En Colombia, me cuenta Aldemar, el gobierno prohíbe cualquier cultivo cafetero que no sea de arábica para proteger la variedad autóctona del país. Es un ejemplo de estatalismo frente a la agitación de individualidades caprichosas en la que nos hace bullir el mercado, con la consiguiente culpa cada vez que, por necesidad, falta de tiempo o puta vagancia -tras horas de machaque laboral- compramos algo envasado en cuarenta plásticos o, en este caso, café industrial, pocho y barato.
Yo no quiero beber café industrial, pocho y barato, quiero beber café orgánico, cien por cien arábica y cultivado a 1400 metros sobre el suelo, pero a veces tendré que alternar, sin martirizarme.
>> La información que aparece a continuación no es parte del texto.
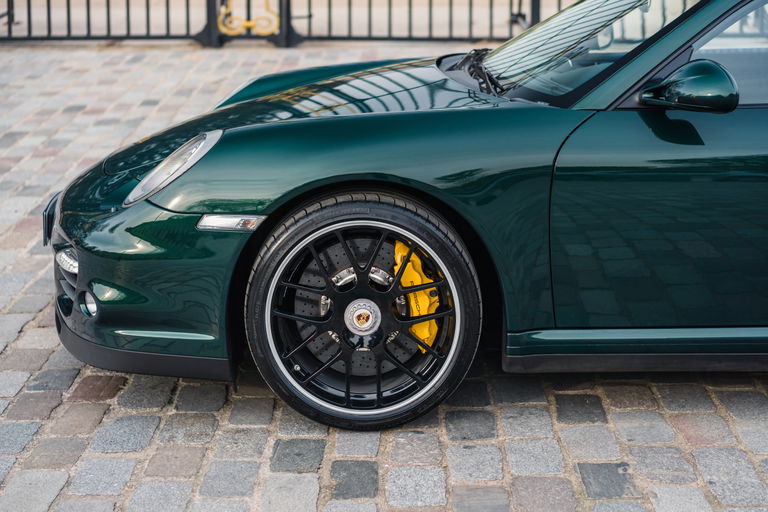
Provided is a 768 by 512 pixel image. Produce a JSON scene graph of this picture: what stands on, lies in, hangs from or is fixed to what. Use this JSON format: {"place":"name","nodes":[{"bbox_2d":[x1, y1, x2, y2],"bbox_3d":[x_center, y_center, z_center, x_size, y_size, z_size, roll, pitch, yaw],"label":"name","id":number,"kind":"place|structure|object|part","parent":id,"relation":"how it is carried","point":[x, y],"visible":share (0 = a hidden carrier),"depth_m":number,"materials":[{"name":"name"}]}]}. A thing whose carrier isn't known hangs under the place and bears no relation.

El propio Aldemar acierta a definir la situación tendiendo un puente, de nuevo, entre cafetos y viñedos:
—Yo no entiendo de vinos, pero si quiero disfrutar de una buena copa, estoy dispuesto a pagar por la experiencia. Y si lo que quiero es emborracharme, tal vez me conforme con Don Simón.
Porque, así como hay cafés y cafés, también hay días y días.